A successful first touch improves your ability to run with the ball or pass it to your teammates, increasing your scoring chances. However, practicing how to control the first touch in soccer requires resilience and agility to manage your feets' activeness.
You can receive the ball from different positions in various ways. It would help if you were prepared to handle the force and put the ball under control before kicking it to the next player. Understanding the necessary action between ball reception, first touch, and ball passing determines your consistency and ability to handle the second touch.
Here are tips on improving your first touch after receiving a pass:
Control the Ball
An accurate first touch increases your team's chances of progress because it is a crucial component of your team's ball passing, reception, and handling coordination. In addition, it earns you enough time to calculate your moves and analyze the most suitable outcome if you apply various actions.
You can control the ball through a "keepy uppy," commonly known as juggling. While this may come as a show-off skill, it is essential to master ball control. You are controlling your energy by cushioning the ball's landing by juggling. After developing enough comfort on your dominant foot, you can let the ball rest for a while before running with it or passing it. You can also control the ball with other body parts apart from your hands.
Choose Between Long and Short Passes
After controlling the ball, you may take a few seconds to determine what's more achievable between a long or a short pass. This move relies on the gap between you and your next teammates or the aggressiveness of the opponent's defense.
Choosing between a long or a short pass is essential in improving your first touch after a receipt because it determines the energy you apply to redirect the ball. You can use the trap and release technique, where you make the first touch and immediately send the ball to the next target.
Stand on the Toes
Standing on your toes is suitable when waiting to make the first touch. However, some players stand on their flat feet instead of their toes, making it hard to break from their firm contact on the ground. In comparison, standing on your toes gives you the advantage of adjusting your posture with minimal effort and time after getting a pass.
You can control your balance and adapt to a new position that accommodates your first touch better. For example, if the pass comes at high speed or deflects, you can swiftly develop a plan to control it if you're on your toes. The position also helps you bounce quickly and remain light in readiness to receive the pass.
Avoid Turning Away from the Ball
As you make the first touch, the ball must always remain in front of you. When the ball is approaching, avoid turning to your side or standing in poor positions that can interfere with your ability to control the pass. Instead, you should judge the ball's movement and station your body in its way.
Instead of reaching for the ball, please stay in your current position and let it come to you. Going for it by stretching your body results in a poor first touch as you lower your chances of successful ball cushioning and control.

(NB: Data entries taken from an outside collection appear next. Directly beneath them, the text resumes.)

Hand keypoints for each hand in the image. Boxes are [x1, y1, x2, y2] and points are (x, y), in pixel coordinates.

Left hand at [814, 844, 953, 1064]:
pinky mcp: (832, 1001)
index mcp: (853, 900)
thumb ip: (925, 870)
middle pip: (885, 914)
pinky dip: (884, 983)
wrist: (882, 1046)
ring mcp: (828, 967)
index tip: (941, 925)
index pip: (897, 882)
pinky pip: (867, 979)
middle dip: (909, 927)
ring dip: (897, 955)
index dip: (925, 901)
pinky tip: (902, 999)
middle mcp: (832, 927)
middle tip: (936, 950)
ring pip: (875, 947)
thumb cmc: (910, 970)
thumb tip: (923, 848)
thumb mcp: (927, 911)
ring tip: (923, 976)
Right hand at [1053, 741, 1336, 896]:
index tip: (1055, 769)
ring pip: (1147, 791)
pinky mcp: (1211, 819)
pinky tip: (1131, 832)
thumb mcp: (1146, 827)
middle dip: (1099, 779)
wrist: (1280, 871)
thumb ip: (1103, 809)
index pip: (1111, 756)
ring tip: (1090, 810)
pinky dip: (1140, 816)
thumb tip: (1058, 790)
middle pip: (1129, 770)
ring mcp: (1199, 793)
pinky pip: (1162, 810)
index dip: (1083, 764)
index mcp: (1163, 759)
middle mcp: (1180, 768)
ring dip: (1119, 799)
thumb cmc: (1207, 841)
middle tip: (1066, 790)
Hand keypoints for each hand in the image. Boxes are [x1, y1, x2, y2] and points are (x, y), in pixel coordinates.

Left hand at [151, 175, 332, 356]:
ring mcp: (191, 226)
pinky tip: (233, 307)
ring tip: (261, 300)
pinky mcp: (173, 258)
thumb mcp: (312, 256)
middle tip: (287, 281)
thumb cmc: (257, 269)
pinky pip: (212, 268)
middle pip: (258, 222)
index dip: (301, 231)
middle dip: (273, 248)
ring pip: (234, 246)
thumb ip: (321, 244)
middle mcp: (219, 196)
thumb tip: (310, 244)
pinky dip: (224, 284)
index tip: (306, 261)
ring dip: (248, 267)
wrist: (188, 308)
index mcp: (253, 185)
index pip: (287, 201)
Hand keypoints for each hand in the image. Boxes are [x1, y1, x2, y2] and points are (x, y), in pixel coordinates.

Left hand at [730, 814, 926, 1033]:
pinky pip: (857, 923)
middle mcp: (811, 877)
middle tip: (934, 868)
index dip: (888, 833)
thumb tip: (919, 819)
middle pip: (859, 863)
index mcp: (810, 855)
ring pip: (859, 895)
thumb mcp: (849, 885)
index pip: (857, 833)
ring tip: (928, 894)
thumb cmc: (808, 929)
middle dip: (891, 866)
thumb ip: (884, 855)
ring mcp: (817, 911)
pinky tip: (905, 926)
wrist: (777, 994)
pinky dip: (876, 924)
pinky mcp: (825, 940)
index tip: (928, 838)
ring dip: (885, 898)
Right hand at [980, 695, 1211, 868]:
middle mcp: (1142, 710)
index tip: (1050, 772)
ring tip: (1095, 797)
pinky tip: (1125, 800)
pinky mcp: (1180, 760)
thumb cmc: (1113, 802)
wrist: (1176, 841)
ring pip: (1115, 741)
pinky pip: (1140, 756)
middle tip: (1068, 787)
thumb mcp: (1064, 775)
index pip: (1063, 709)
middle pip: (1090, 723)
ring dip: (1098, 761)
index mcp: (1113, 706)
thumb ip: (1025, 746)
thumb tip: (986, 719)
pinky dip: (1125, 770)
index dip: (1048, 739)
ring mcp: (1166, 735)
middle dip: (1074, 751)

Utilize the Space Around You
After getting your first touch, analyze the space around you to know the suitable direction to move. Stopping the ball without the intention to pass or roll with it can give the nearby defenders a chance to regain ball possession to their team's advantage. Likewise, utilizing the surrounding area buys you time to make the best moves as you look for an opening through which you can push the ball.
If there's a defender on your right side, utilize your left space and play the ball in that area after getting the first touch. Similarly, you can use the space behind you if the defender attacks from your front. In the presence of a defender, your immediate action should be pushing the ball to the open area around you to prevent them from taking the ball from you.
Drills are designed to improve your first touch. You can use cones and practice against a wall or with other players. The first drill involves two players standing opposite each other, with two cones at the center point, to ensure the pass is straight. After the other player kicks the ball to you, run a short distance forward and stop the ball with the side of your foot to control it.
You can set two cones side by side for solo practice, leaving space for the ball to pass. A wall in front of you should act as a block that bounces the ball back towards you. You can practice control and space utilization after the ball hits the wall and returns. It would be best if you also learned to receive a pass and turn at once, saving time and blocking a counterattack.
The first touch significantly affects your team's ability to possess the ball longer than your opponents. You can achieve ball control after the first touch by juggling it before making the next move. You should also learn to utilize the space around you to reduce contact with the opposing defense.
Keep your body towards the ball when expecting a pass, and calculate your next move precisely. Lastly, dedicate more time for practice to strengthen your first touch. A soft first touch can affect ball coordination between you and your teammates.